**MATERIAL TO PROCESS:**
BEGIN

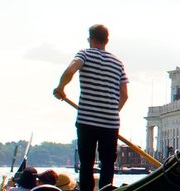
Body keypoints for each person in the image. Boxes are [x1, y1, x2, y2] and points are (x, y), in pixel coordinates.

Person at [54, 24, 130, 191]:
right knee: (108, 163)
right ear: (107, 40)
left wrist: (61, 88)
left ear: (90, 39)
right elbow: (125, 95)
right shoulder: (118, 62)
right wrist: (112, 111)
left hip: (87, 119)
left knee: (86, 163)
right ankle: (106, 189)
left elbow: (70, 71)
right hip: (110, 122)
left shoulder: (85, 54)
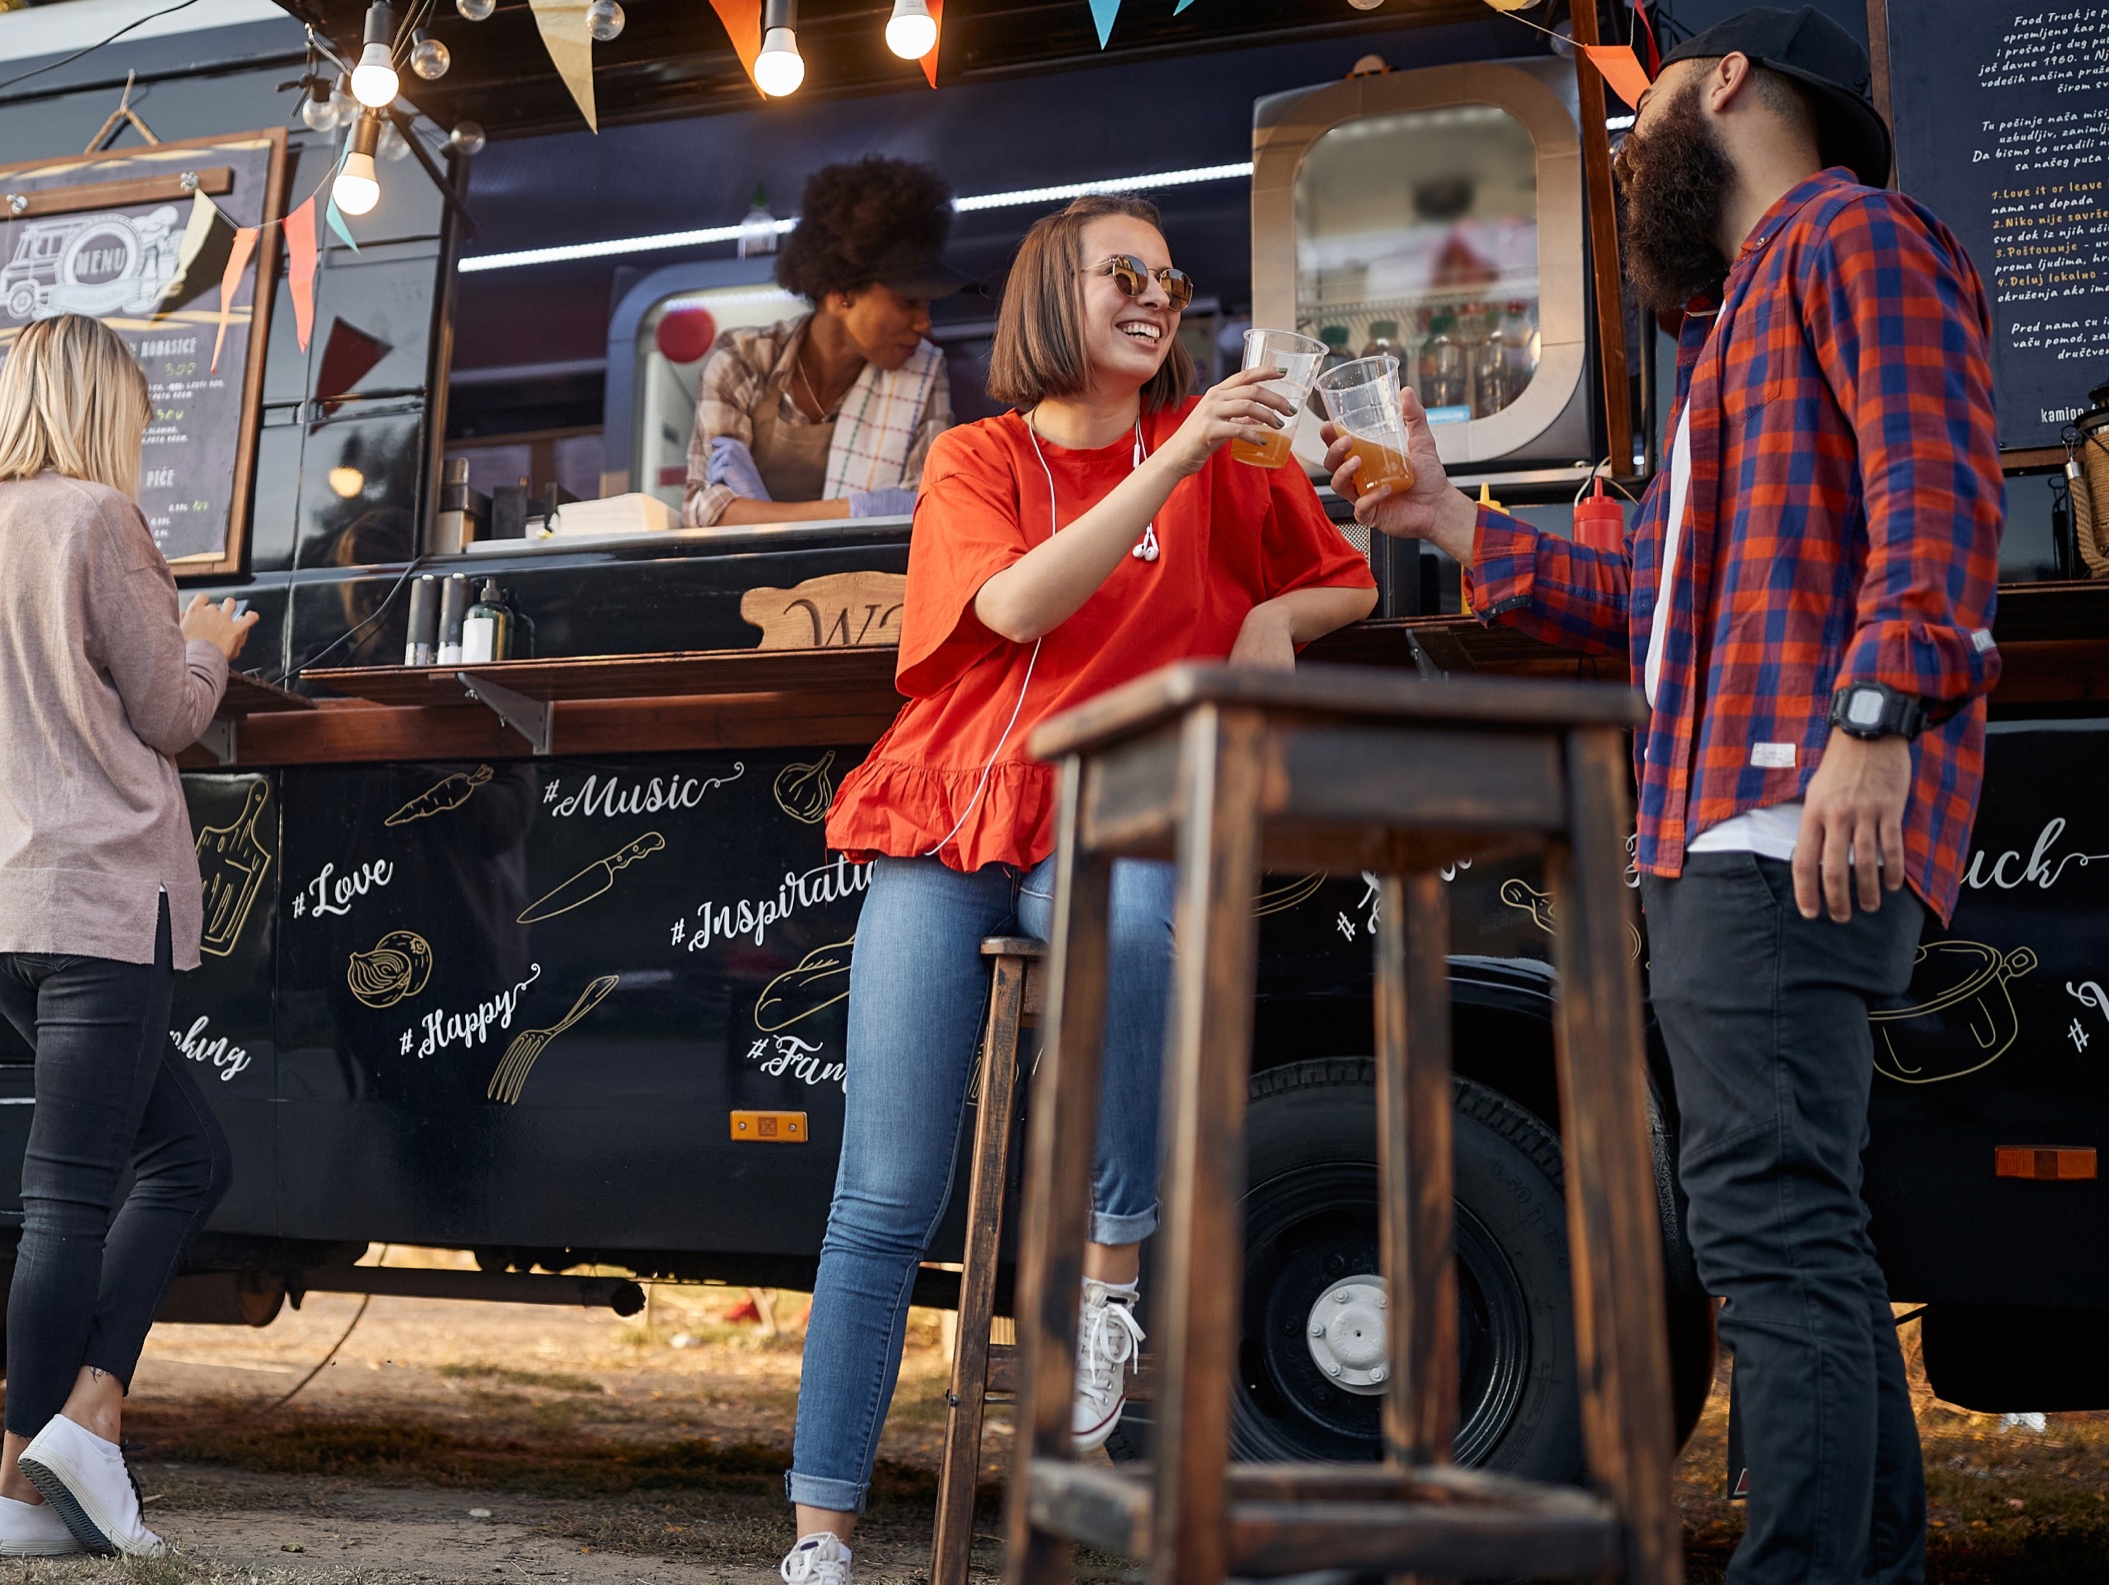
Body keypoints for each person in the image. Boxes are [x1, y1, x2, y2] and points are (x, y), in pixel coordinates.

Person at [1325, 11, 2000, 1580]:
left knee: (1768, 1229)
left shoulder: (1857, 241)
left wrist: (1878, 718)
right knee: (1791, 1225)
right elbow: (1652, 588)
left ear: (1732, 79)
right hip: (1724, 821)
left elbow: (1942, 490)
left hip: (1786, 809)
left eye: (1651, 101)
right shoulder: (1741, 321)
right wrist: (1453, 521)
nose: (1633, 144)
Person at [781, 195, 1378, 1585]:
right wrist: (1170, 467)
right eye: (1127, 274)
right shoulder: (974, 456)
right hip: (948, 814)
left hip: (1108, 812)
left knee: (1126, 925)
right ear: (1058, 292)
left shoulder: (1232, 454)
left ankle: (1113, 1269)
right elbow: (1014, 610)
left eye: (1169, 280)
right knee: (884, 1194)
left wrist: (1274, 612)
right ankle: (821, 1531)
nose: (1158, 297)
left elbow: (1341, 577)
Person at [0, 314, 256, 1560]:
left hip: (6, 910)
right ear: (97, 403)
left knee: (185, 1159)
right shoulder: (98, 519)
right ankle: (28, 1484)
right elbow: (170, 714)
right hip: (101, 904)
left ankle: (84, 1415)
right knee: (74, 1198)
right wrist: (213, 648)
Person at [683, 157, 962, 527]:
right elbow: (705, 510)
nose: (924, 323)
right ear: (842, 293)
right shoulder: (743, 359)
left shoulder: (925, 374)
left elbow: (925, 508)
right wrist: (863, 511)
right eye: (908, 301)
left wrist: (759, 515)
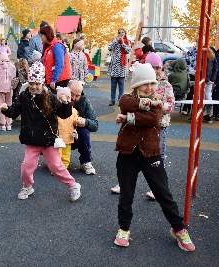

END

**TASK PROMPT:** For the string "ankle", go line by line through the material and copy every line that has it.

**EXERCISE RESPONSE:**
right ankle: (106, 189)
left ankle: (1113, 1269)
right ankle: (821, 1531)
right ankle: (28, 1484)
left ankle: (84, 1415)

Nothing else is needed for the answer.